# [Problem statement]
Copy the records from the very first line up to and including the line that contains "opravit at (1170, 815)".

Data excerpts
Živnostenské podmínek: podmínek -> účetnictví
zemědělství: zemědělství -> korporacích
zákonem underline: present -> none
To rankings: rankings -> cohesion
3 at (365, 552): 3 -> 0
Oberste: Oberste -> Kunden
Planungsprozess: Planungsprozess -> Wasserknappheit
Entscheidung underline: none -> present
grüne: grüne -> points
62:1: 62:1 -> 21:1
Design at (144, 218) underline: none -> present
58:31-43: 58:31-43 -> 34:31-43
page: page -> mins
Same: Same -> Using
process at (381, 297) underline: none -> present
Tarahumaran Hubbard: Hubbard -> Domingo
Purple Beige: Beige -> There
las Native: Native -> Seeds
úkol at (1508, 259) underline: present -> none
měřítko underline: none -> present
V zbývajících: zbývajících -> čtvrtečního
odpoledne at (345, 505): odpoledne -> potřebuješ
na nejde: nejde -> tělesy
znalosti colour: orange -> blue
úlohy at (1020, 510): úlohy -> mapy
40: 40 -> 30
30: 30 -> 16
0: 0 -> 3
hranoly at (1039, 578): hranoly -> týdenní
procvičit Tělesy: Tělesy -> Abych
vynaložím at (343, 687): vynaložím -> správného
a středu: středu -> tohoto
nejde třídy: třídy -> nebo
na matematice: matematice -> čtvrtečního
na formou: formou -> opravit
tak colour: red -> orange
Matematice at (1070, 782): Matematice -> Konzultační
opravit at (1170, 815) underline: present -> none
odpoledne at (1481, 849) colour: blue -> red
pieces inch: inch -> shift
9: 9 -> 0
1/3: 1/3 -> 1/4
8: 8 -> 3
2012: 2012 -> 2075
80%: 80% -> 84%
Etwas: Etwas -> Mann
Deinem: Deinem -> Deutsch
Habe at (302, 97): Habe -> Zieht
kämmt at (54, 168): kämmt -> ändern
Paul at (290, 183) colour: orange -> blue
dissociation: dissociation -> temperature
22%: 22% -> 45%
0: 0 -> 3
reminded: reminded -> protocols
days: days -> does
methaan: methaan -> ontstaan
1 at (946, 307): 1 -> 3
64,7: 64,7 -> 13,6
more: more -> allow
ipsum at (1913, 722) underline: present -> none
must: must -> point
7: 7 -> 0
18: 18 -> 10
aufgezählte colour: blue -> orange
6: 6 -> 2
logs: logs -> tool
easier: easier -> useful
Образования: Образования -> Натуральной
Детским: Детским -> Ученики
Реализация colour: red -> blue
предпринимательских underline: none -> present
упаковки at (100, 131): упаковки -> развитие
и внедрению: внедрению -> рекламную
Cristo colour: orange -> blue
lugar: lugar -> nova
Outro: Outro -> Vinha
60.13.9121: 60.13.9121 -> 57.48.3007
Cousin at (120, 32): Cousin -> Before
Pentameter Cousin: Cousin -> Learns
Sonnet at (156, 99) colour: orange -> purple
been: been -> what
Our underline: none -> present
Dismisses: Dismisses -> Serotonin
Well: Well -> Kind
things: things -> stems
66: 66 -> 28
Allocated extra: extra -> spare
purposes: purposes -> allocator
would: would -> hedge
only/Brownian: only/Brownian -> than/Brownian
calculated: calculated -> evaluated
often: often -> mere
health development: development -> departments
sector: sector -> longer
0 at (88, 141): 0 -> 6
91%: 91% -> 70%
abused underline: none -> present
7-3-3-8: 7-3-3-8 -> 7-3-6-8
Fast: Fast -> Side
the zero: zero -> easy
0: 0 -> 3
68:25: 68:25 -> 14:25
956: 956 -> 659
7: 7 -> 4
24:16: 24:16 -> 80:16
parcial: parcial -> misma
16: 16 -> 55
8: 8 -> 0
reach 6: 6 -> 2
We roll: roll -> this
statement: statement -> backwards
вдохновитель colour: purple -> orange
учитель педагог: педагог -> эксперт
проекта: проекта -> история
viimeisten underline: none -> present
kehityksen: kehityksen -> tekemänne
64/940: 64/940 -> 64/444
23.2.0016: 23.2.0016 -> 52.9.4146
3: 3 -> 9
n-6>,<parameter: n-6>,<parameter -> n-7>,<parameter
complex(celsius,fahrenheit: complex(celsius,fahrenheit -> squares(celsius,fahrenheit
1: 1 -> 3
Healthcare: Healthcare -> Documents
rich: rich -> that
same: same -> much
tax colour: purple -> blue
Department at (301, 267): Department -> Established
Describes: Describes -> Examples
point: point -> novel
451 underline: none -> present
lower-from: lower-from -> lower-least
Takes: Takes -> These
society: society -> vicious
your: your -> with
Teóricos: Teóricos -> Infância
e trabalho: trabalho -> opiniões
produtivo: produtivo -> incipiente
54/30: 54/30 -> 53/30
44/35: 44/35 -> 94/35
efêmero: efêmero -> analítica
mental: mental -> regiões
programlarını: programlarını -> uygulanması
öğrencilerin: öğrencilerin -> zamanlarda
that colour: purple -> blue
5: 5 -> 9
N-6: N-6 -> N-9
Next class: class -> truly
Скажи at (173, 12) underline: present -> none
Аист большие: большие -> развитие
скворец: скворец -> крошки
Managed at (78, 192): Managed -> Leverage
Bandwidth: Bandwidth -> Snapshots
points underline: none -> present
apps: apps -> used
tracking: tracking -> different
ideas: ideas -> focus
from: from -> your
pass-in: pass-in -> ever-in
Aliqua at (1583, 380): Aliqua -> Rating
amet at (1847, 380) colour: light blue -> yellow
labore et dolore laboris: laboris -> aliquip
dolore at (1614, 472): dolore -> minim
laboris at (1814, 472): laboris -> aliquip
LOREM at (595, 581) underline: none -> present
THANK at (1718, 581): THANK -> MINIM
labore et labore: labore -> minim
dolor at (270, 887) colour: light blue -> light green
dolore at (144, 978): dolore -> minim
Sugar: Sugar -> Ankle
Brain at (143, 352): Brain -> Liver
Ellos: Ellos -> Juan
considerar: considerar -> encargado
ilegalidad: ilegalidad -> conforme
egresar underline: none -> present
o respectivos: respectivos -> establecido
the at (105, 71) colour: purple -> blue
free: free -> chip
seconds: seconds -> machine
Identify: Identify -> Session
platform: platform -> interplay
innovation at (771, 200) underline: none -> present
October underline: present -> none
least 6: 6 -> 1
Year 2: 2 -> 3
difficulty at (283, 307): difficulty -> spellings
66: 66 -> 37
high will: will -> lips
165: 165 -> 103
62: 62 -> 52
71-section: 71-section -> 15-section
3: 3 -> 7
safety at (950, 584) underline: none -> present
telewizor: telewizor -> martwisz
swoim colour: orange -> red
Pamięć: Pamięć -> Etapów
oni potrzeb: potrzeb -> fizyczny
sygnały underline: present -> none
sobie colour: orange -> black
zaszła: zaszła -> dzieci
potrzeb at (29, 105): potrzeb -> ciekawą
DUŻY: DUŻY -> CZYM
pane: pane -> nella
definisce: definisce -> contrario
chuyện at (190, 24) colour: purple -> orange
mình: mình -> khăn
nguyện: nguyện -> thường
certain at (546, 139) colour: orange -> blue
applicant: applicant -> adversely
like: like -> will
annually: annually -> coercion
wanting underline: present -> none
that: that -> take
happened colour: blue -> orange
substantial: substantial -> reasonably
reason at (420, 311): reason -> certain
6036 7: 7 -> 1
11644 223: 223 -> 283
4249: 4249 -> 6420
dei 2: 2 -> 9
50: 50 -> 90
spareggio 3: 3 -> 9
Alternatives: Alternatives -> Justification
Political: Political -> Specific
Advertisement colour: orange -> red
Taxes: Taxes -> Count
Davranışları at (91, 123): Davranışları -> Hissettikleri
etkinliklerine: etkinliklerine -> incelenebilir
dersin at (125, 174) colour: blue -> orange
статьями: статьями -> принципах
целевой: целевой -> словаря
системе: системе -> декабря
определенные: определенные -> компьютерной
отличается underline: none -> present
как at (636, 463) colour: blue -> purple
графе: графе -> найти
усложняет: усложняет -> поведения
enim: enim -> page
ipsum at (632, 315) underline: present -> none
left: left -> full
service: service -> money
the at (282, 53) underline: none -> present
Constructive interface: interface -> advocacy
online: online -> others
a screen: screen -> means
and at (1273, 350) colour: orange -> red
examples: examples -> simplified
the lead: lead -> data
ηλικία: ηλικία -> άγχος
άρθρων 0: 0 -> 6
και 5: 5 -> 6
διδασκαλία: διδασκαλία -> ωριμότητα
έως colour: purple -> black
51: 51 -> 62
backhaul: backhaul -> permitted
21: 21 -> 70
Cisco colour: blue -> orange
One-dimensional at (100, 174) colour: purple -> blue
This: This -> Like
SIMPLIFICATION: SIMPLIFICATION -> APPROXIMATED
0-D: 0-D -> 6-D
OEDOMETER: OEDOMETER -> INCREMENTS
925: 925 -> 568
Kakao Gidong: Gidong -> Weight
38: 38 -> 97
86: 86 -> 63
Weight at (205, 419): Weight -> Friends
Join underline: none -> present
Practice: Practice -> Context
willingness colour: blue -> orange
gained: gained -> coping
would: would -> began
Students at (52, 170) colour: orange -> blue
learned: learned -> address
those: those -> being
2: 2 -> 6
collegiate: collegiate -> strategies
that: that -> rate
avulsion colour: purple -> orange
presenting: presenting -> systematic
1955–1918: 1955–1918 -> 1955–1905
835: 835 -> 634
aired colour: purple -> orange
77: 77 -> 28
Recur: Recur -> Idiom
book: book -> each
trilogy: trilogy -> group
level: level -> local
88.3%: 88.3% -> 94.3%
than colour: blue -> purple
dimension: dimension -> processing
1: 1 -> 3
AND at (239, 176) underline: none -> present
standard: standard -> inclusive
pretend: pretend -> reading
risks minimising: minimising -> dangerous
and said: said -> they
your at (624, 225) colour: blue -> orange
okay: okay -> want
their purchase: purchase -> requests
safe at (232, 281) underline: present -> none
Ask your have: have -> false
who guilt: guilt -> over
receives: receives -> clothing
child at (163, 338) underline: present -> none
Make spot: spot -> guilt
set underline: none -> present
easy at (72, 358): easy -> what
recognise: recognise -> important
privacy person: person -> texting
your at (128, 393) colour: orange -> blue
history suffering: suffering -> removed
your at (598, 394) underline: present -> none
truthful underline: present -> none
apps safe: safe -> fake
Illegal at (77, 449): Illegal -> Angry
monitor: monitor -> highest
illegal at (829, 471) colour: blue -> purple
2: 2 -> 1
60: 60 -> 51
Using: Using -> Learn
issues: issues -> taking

# [Exercise response]
Živnostenské podmínek: podmínek -> účetnictví
zemědělství: zemědělství -> korporacích
zákonem underline: present -> none
To rankings: rankings -> cohesion
3 at (365, 552): 3 -> 0
Oberste: Oberste -> Kunden
Planungsprozess: Planungsprozess -> Wasserknappheit
Entscheidung underline: none -> present
grüne: grüne -> points
62:1: 62:1 -> 21:1
Design at (144, 218) underline: none -> present
58:31-43: 58:31-43 -> 34:31-43
page: page -> mins
Same: Same -> Using
process at (381, 297) underline: none -> present
Tarahumaran Hubbard: Hubbard -> Domingo
Purple Beige: Beige -> There
las Native: Native -> Seeds
úkol at (1508, 259) underline: present -> none
měřítko underline: none -> present
V zbývajících: zbývajících -> čtvrtečního
odpoledne at (345, 505): odpoledne -> potřebuješ
na nejde: nejde -> tělesy
znalosti colour: orange -> blue
úlohy at (1020, 510): úlohy -> mapy
40: 40 -> 30
30: 30 -> 16
0: 0 -> 3
hranoly at (1039, 578): hranoly -> týdenní
procvičit Tělesy: Tělesy -> Abych
vynaložím at (343, 687): vynaložím -> správného
a středu: středu -> tohoto
nejde třídy: třídy -> nebo
na matematice: matematice -> čtvrtečního
na formou: formou -> opravit
tak colour: red -> orange
Matematice at (1070, 782): Matematice -> Konzultační
opravit at (1170, 815) underline: present -> none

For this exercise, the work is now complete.